La destitution du président péruvien le 10 octobre et la formation d'un nouveau gouvernement intérimaire risquent de ralentir davantage les négociations commerciales entre les États-Unis et le Pérou. Le Département d’État américain s’efforce d’approfondir les liens de défense avec le Pérou afin de contrebalancer l’influence commerciale croissante de la Chine. En septembre, elle a approuvé la vente d'avions de combat F-16 à la compagnie aérienne péruvienne, qui est traditionnellement un acheteur d'avions de guerre russes, bien que l'accord n'ait pas encore été finalisé.
Élections
Le Chili organise des élections générales à deux tours de novembre à décembre ; Pérou, d'avril à juin. Il est peu probable que les relations américaines pèsent lourdement sur l’une ou l’autre race – qui tournera autour de questions intérieures telles que la criminalité, la corruption et l’immigration – mais l’idéologie du vainqueur aura une incidence sur les relations bilatérales. Une victoire probable du candidat chilien d’extrême droite José Antonio Kast pourrait placer le Chili sur la carte de l’administration Trump et favoriser des relations plus étroites. Alternativement, une victoire de la candidate du Parti communiste Jeannette Jara – bien que moins probable – mettrait à rude épreuve les relations entre les États-Unis et le Chili et conduirait probablement à des liens plus étroits entre Santiago et Pékin.

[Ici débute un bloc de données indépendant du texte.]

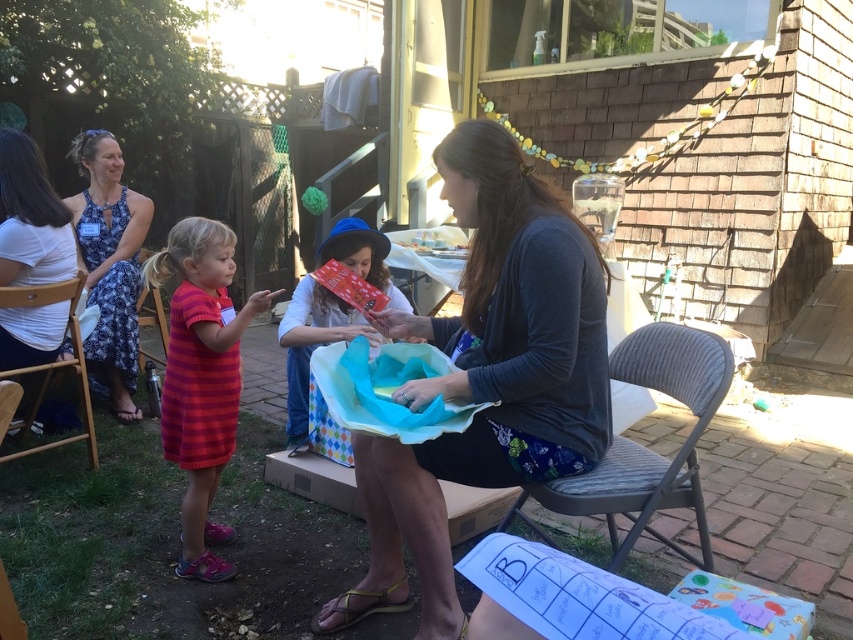
Which is more to the right, blue floral dress at left or white cotton shirt at left?

Positioned to the right is white cotton shirt at left.

Find the location of a particular element. blue floral dress at left is located at coordinates (109, 266).

Locate an element on the screen. Image resolution: width=853 pixels, height=640 pixels. blue floral dress at left is located at coordinates (109, 266).

Can you confirm if gray corduroy chair at center is positioned above wooden folding chair at left?

No, gray corduroy chair at center is not above wooden folding chair at left.

Measure the distance between gray corduroy chair at center and wooden folding chair at left.

The distance of gray corduroy chair at center from wooden folding chair at left is 2.34 meters.

Who is more distant from viewer, (703, 557) or (26, 301)?

The point (26, 301) is behind.

Find the location of a particular element. Image resolution: width=853 pixels, height=640 pixels. gray corduroy chair at center is located at coordinates (643, 445).

Who is taller, matte red card at center or wooden chair at lower left?

Standing taller between the two is matte red card at center.

Is point (321, 340) positioned in front of point (141, 307)?

That is True.

I want to click on matte red card at center, so click(x=312, y=342).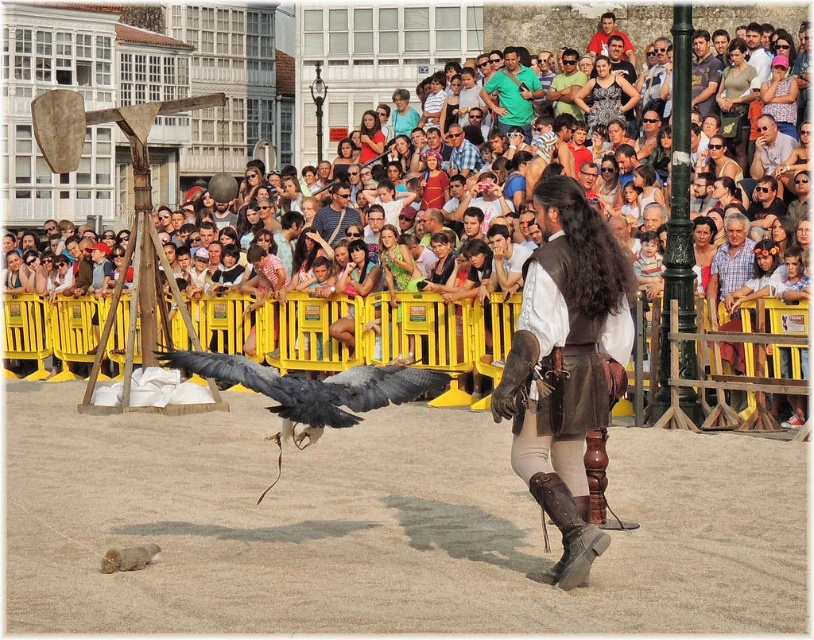
Can you confirm if matte black shirt at center is bigger than blue plaid shirt at center?

No.

Is point (339, 195) in front of point (462, 163)?

Yes, it is in front of point (462, 163).

Between point (318, 211) and point (456, 134), which one is positioned behind?

The point (456, 134) is more distant.

Identify the location of matte black shirt at center. (335, 214).

Does point (225, 120) come closer to viewer compared to point (311, 403)?

No.

Does point (473, 22) come farther from viewer compared to point (168, 364)?

Yes.

Find the location of a particular element. The height and width of the screenshot is (640, 814). multicolored fabric crowd at upper center is located at coordinates (432, 45).

Is dark gray feathers at center closer to the viewer compared to brown leather jacket at center?

Yes, it is in front of brown leather jacket at center.

The height and width of the screenshot is (640, 814). What do you see at coordinates (313, 388) in the screenshot?
I see `dark gray feathers at center` at bounding box center [313, 388].

Where is `dark gray feathers at center`? The image size is (814, 640). dark gray feathers at center is located at coordinates (313, 388).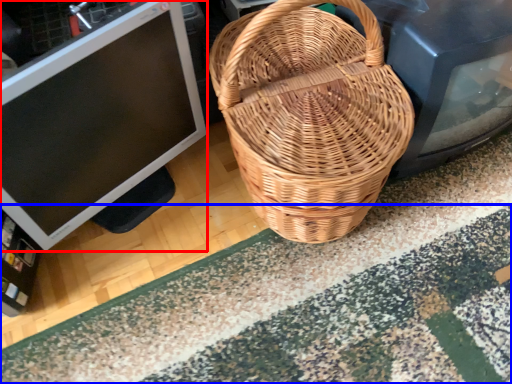
Question: Which of the following is the closest to the observer, computer monitor (highlighted by a red box) or doormat (highlighted by a blue box)?

Choices:
 (A) computer monitor
 (B) doormat

Answer: (A)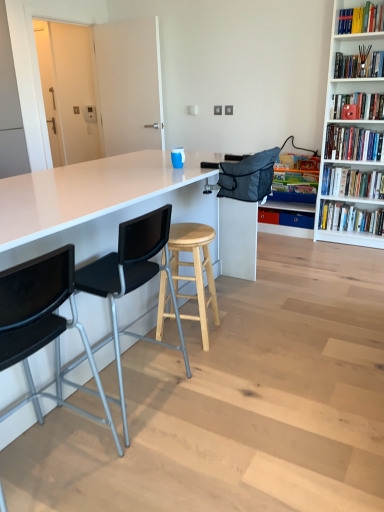
Identify the location of vacant space in front of black plastic chair at left, the second chair positioned from the front. (147, 460).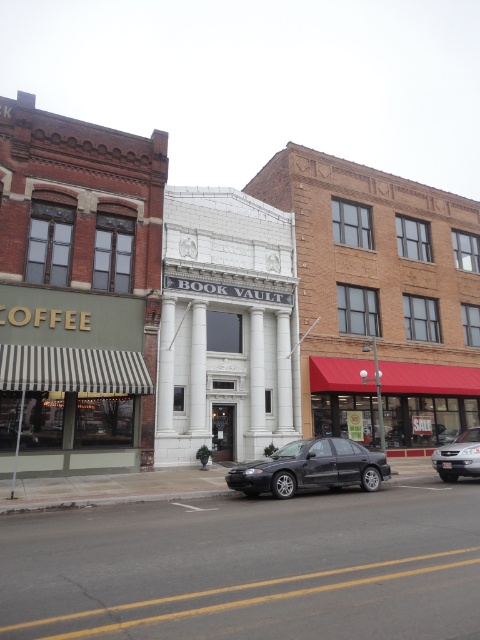
You are a delivery person with a 3.5 meter long truck. You need to park your truck between the matte white building at center and the satin silver sedan at lower right. Is there enough space for your truck to fit between them?

The distance between the matte white building at center and the satin silver sedan at lower right is 11.74 meters. Since your truck is only 3.5 meters long, there is sufficient space to park it between them as 11.74 meters is greater than 3.5 meters.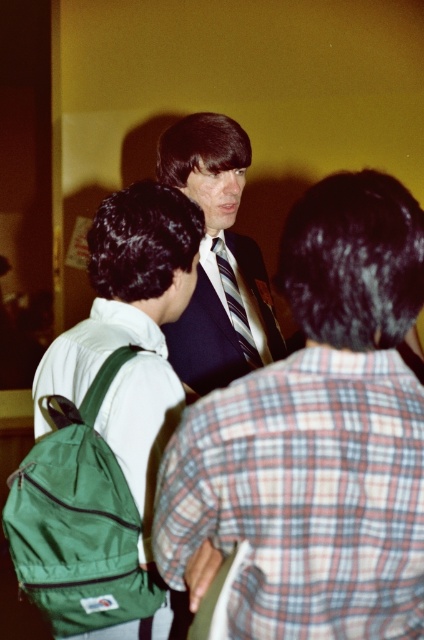
Between point (192, 353) and point (223, 268), which one is positioned behind?

The point (223, 268) is more distant.

Identify the location of dark blue fabric business suit at center. (204, 340).

At what (x,y) coordinates should I click in order to perform the action: click on dark blue fabric business suit at center. Please return your answer as a coordinate pair (x, y). Image resolution: width=424 pixels, height=640 pixels. Looking at the image, I should click on (204, 340).

Does point (298, 321) lie in front of point (145, 193)?

Yes, point (298, 321) is in front of point (145, 193).

Does dark blue suit at center have a greater height compared to green fabric backpack at center?

No, dark blue suit at center is not taller than green fabric backpack at center.

This screenshot has width=424, height=640. Find the location of `dark blue suit at center`. dark blue suit at center is located at coordinates (318, 436).

Is point (61, 508) in front of point (186, 330)?

Yes, it is in front of point (186, 330).

Who is more distant from viewer, [55,628] or [242,356]?

Positioned behind is point [242,356].

Who is more distant from viewer, (33, 522) or (229, 332)?

The point (229, 332) is behind.

This screenshot has width=424, height=640. Find the location of `green fabric backpack at left`. green fabric backpack at left is located at coordinates (78, 520).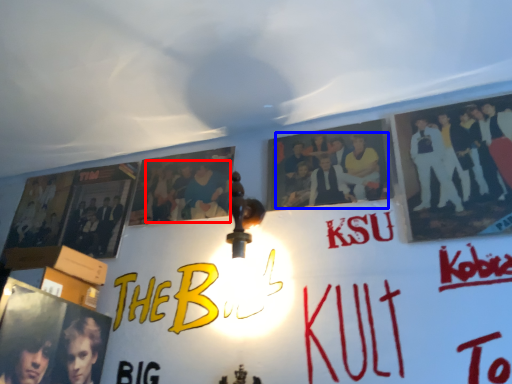
Question: Which of the following is the closest to the observer, person (highlighted by a red box) or person (highlighted by a blue box)?

Choices:
 (A) person
 (B) person

Answer: (B)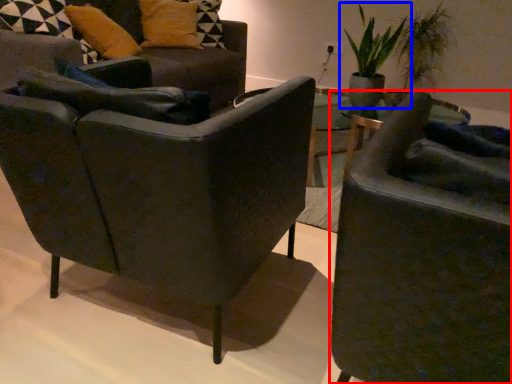
Question: Which object is closer to the camera taking this photo, chair (highlighted by a red box) or houseplant (highlighted by a blue box)?

Choices:
 (A) chair
 (B) houseplant

Answer: (A)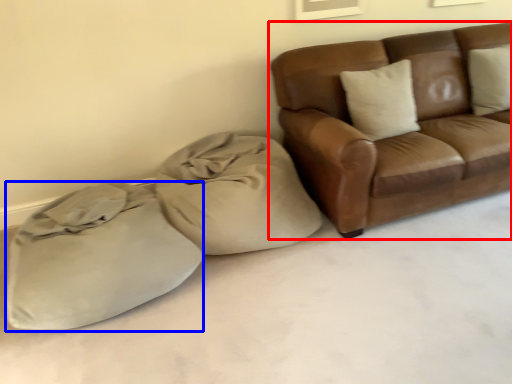
Question: Among these objects, which one is farthest to the camera, studio couch (highlighted by a red box) or sack (highlighted by a blue box)?

Choices:
 (A) studio couch
 (B) sack

Answer: (A)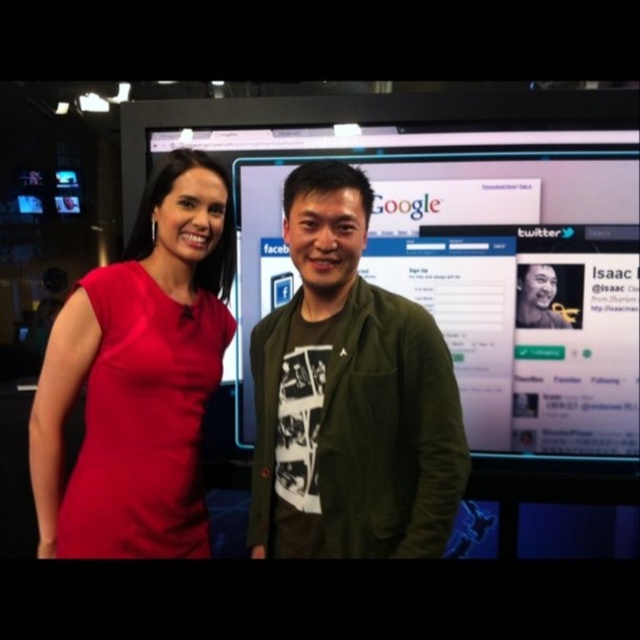
Question: Does green textured jacket at center have a lesser width compared to matte red dress at left?

Choices:
 (A) yes
 (B) no

Answer: (B)

Question: Which point is closer to the camera taking this photo?

Choices:
 (A) (157, 532)
 (B) (326, 168)

Answer: (B)

Question: Which of the following is the closest to the observer?

Choices:
 (A) (36, 401)
 (B) (442, 458)

Answer: (B)

Question: Can you confirm if green textured jacket at center is thinner than matte red dress at left?

Choices:
 (A) no
 (B) yes

Answer: (A)

Question: Is green textured jacket at center behind matte red dress at left?

Choices:
 (A) no
 (B) yes

Answer: (A)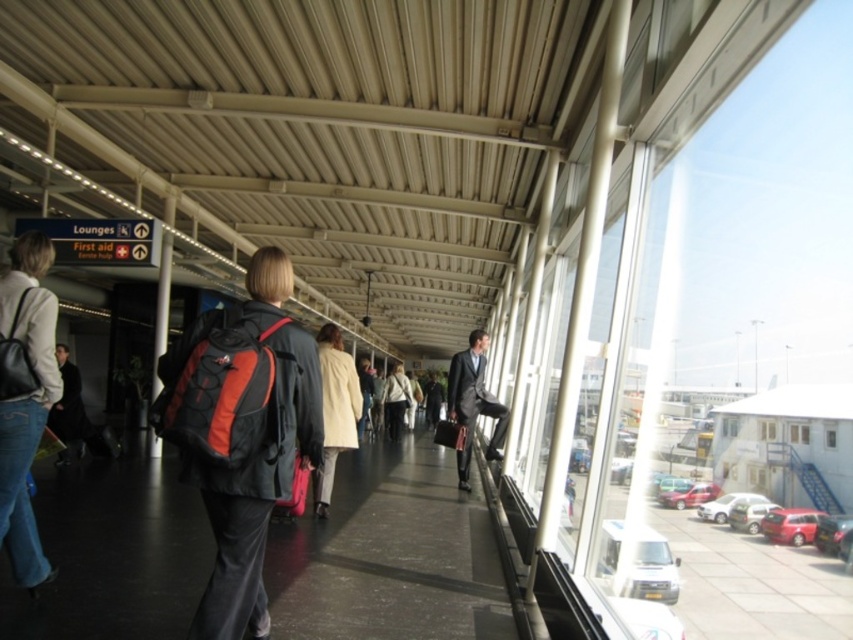
Image resolution: width=853 pixels, height=640 pixels. What do you see at coordinates (24, 397) in the screenshot? I see `denim jacket at left` at bounding box center [24, 397].

Which of these two, denim jacket at left or matte black suit at center, stands shorter?

With less height is denim jacket at left.

At what (x,y) coordinates should I click in order to perform the action: click on denim jacket at left. Please return your answer as a coordinate pair (x, y). This screenshot has height=640, width=853. Looking at the image, I should click on (24, 397).

Does light beige coat at center have a lesser height compared to light beige jacket at center?

No, light beige coat at center is not shorter than light beige jacket at center.

Is light beige coat at center to the left of light beige jacket at center from the viewer's perspective?

Indeed, light beige coat at center is positioned on the left side of light beige jacket at center.

Between point (360, 396) and point (395, 396), which one is positioned behind?

Point (395, 396)

Where is `light beige coat at center`? The height and width of the screenshot is (640, 853). light beige coat at center is located at coordinates (335, 410).

Is denim jacket at left to the left of light beige coat at center from the viewer's perspective?

Yes, denim jacket at left is to the left of light beige coat at center.

Consider the image. Which is below, denim jacket at left or light beige coat at center?

light beige coat at center

Where is `denim jacket at left`? denim jacket at left is located at coordinates (24, 397).

Locate an element on the screen. denim jacket at left is located at coordinates (24, 397).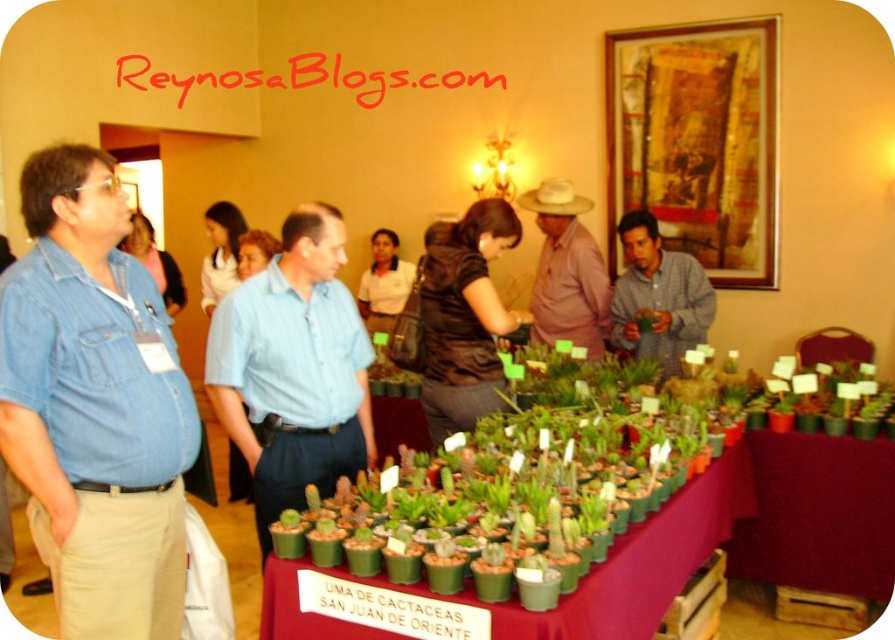
Does point (663, 556) come behind point (708, 314)?

No, it is not.

Who is taller, green plastic pots at center or green matte shirt at center?

green matte shirt at center

Is point (635, 531) closer to viewer compared to point (618, 344)?

Yes, point (635, 531) is in front of point (618, 344).

Locate an element on the screen. This screenshot has height=640, width=895. green plastic pots at center is located at coordinates (578, 580).

Does denim shirt at left appear over pink cotton shirt at center?

Actually, denim shirt at left is below pink cotton shirt at center.

At what (x,y) coordinates should I click in order to perform the action: click on denim shirt at left. Please return your answer as a coordinate pair (x, y). The image size is (895, 640). Looking at the image, I should click on (94, 404).

Which is below, light blue shirt at center or green plastic pots at center?

green plastic pots at center is lower down.

Measure the distance between light blue shirt at center and green plastic pots at center.

light blue shirt at center and green plastic pots at center are 31.71 inches apart.

This screenshot has width=895, height=640. In order to click on light blue shirt at center in this screenshot , I will do `click(293, 369)`.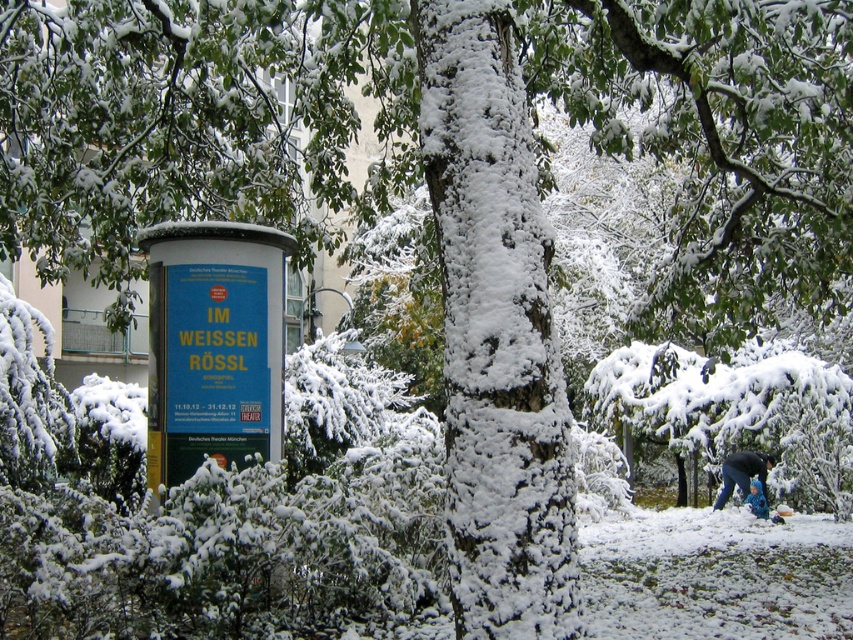
Question: Which of the following is the farthest from the observer?

Choices:
 (A) (755, 470)
 (B) (161, 310)

Answer: (A)

Question: Is blue paper at center below dark blue jacket at lower right?

Choices:
 (A) no
 (B) yes

Answer: (A)

Question: Which of these objects is positioned farthest from the blue paper at center?

Choices:
 (A) dark blue jacket at lower right
 (B) blue fuzzy coat at lower right

Answer: (A)

Question: Based on their relative distances, which object is nearer to the dark blue jacket at lower right?

Choices:
 (A) blue paper at center
 (B) blue fuzzy coat at lower right

Answer: (B)

Question: Can you confirm if blue paper at center is bigger than dark blue jacket at lower right?

Choices:
 (A) no
 (B) yes

Answer: (B)

Question: Does dark blue jacket at lower right have a lesser width compared to blue fuzzy coat at lower right?

Choices:
 (A) yes
 (B) no

Answer: (B)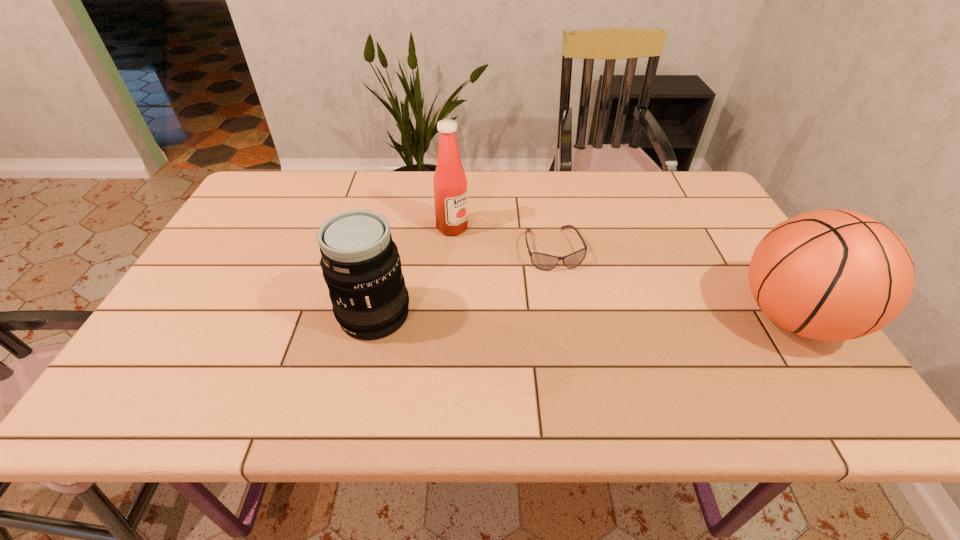
The width and height of the screenshot is (960, 540). I want to click on free space on the desktop that is between the telephoto lens and the basketball and is positioned on the front-facing side of the third object from right to left, so click(x=571, y=316).

Where is `vacant space on the desktop that is between the leftmost object and the basketball and is positioned on the lenses of the shortest object`? This screenshot has width=960, height=540. vacant space on the desktop that is between the leftmost object and the basketball and is positioned on the lenses of the shortest object is located at coordinates (579, 316).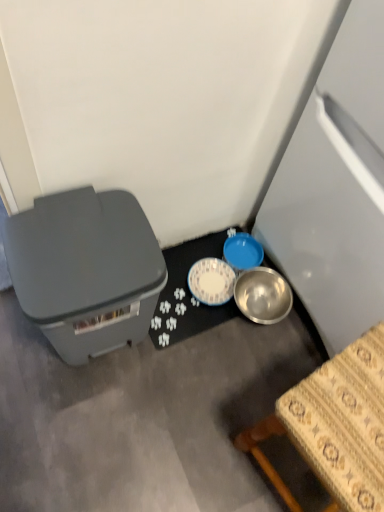
Question: Considering the positions of satin white refrigerator at right and metallic silver bowl at lower center in the image, is satin white refrigerator at right wider or thinner than metallic silver bowl at lower center?

Choices:
 (A) thin
 (B) wide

Au Pérou, une victoire du candidat d’extrême droite à la présidentielle Rafael López Aliaga, ancien maire de Lima, ou de la politicienne conservatrice et chef du parti Force populaire Keiko Fujimori – les deux favoris actuels, bien qu’avec respectivement seulement 10 et 8 pour cent de soutien – pourrait stimuler des relations plus étroites avec l’administration Trump. Mais les Péruviens sont profondément en colère contre des personnalités de l'establishment comme celles-ci, qui ont utilisé leur influence sur le puissant congrès péruvien pour faire échouer les enquêtes de corruption et démanteler les forces de l'ordre, contribuant ainsi à une recrudescence des activités du crime organisé. À moins que ces personnalités ne s’efforcent de restreindre la concurrence, les Péruviens sont plus susceptibles d’élire un outsider anti-système qui pourrait défier une catégorisation facile entre droite et gauche.
Quel que soit le vainqueur des prochaines élections au Chili ou au Pérou, la Chine restera le principal partenaire commercial, exigeant que tout nouveau gouvernement reste en bons termes avec Pékin. Géographiquement éloignés des États-Unis et sans diasporas américaines politiquement importantes, aucun de ces deux pays ne deviendra probablement bientôt une priorité des États-Unis, même si des partenariats plus étroits avec les deux pourraient aider Washington à répondre à certaines de ses préoccupations concernant les chaînes d’approvisionnement en minéraux critiques.
Cet ouvrage représente uniquement les points de vue et opinions de l'auteur. Le Council on Foreign Relations est une organisation indépendante et non partisane, un groupe de réflexion et un éditeur, et ne prend aucune position institutionnelle sur les questions politiques.